▶ [Aim of the task]: Retrieve every line from the records in which the word "Respite" occurs.

▶ [Records to process]:
+ + + + + + +

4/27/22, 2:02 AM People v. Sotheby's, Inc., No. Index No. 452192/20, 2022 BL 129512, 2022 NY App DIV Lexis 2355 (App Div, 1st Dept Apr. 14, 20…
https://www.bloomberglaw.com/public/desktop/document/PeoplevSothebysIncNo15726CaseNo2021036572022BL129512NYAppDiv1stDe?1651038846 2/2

+ + + + + + +

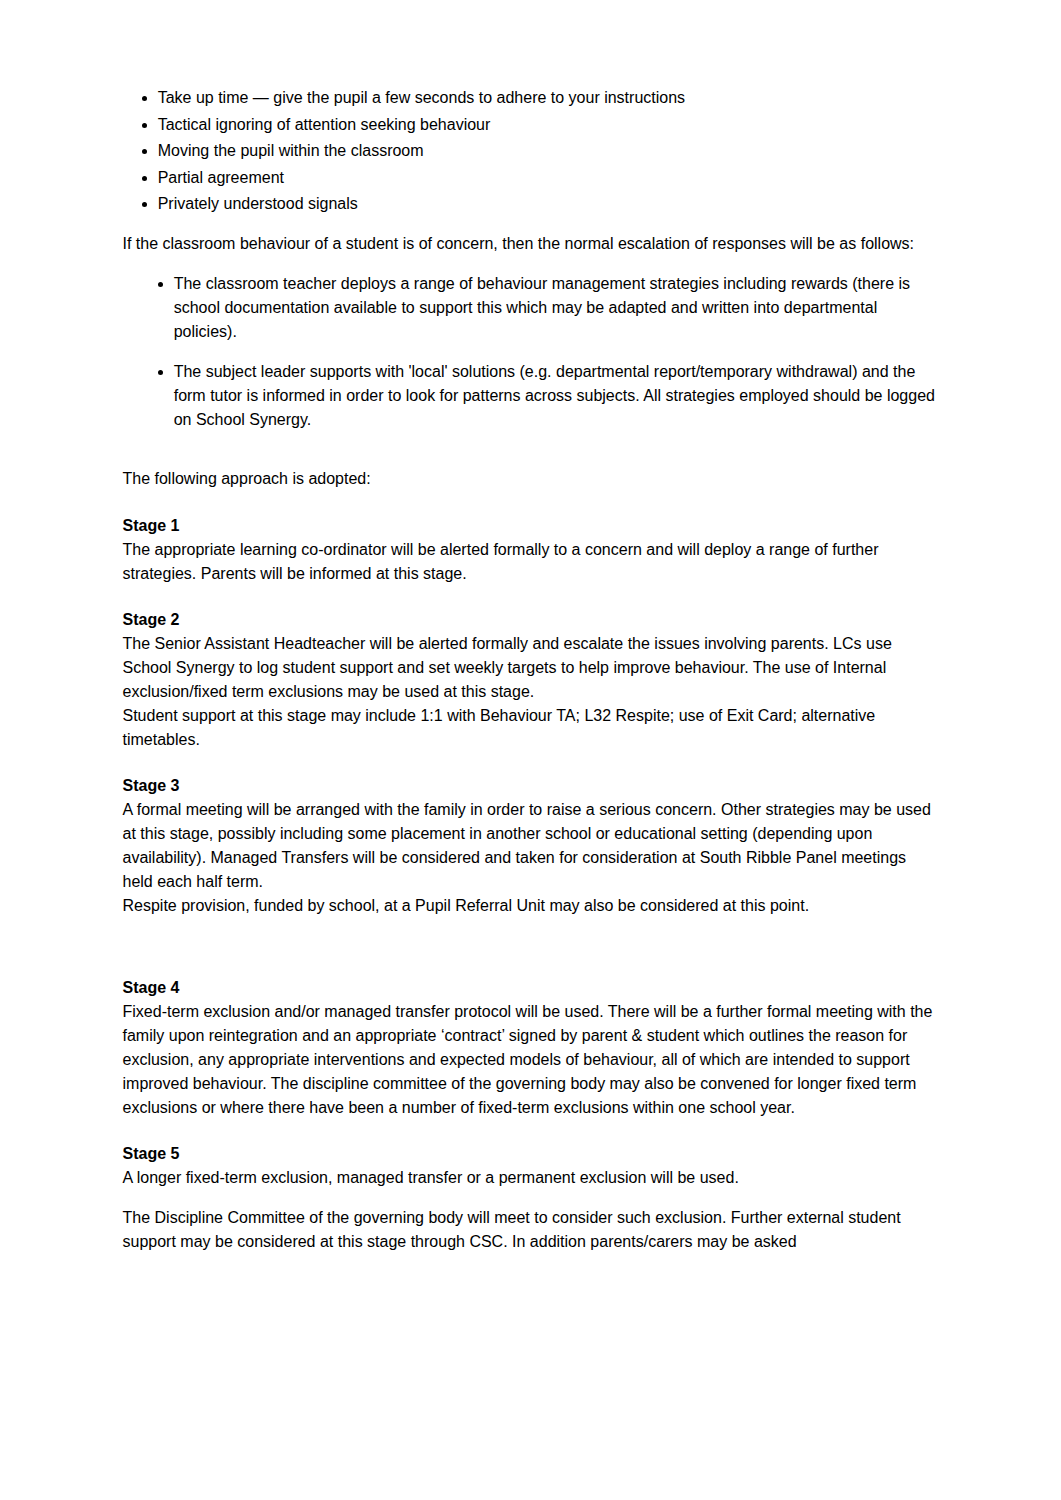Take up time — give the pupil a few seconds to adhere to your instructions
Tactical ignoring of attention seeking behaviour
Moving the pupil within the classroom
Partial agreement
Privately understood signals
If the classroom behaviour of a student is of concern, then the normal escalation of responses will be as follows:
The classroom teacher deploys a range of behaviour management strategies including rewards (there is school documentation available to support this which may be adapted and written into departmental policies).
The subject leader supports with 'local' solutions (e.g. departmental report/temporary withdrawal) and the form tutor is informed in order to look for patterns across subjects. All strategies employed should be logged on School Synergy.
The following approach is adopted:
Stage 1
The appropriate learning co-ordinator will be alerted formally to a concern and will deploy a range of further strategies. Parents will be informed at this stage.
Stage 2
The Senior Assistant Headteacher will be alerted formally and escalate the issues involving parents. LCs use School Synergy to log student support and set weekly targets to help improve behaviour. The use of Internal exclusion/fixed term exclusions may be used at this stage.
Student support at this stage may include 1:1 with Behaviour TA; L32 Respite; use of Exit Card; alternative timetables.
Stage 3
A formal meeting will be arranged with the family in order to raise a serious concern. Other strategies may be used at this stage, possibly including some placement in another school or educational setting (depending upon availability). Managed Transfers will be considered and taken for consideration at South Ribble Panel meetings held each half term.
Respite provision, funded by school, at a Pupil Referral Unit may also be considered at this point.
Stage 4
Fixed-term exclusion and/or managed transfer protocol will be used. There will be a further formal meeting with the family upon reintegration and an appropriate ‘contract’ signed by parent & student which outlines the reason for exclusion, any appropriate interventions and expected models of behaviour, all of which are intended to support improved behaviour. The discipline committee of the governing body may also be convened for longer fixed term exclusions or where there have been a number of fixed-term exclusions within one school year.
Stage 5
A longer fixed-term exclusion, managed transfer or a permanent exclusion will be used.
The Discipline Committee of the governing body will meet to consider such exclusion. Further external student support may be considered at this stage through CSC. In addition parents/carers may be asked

+ + + + + + +

▶ [Reply to the exercise]:
Student support at this stage may include 1:1 with Behaviour TA; L32 Respite; use of Exit Card; alternative timetables.
Respite provision, funded by school, at a Pupil Referral Unit may also be considered at this point.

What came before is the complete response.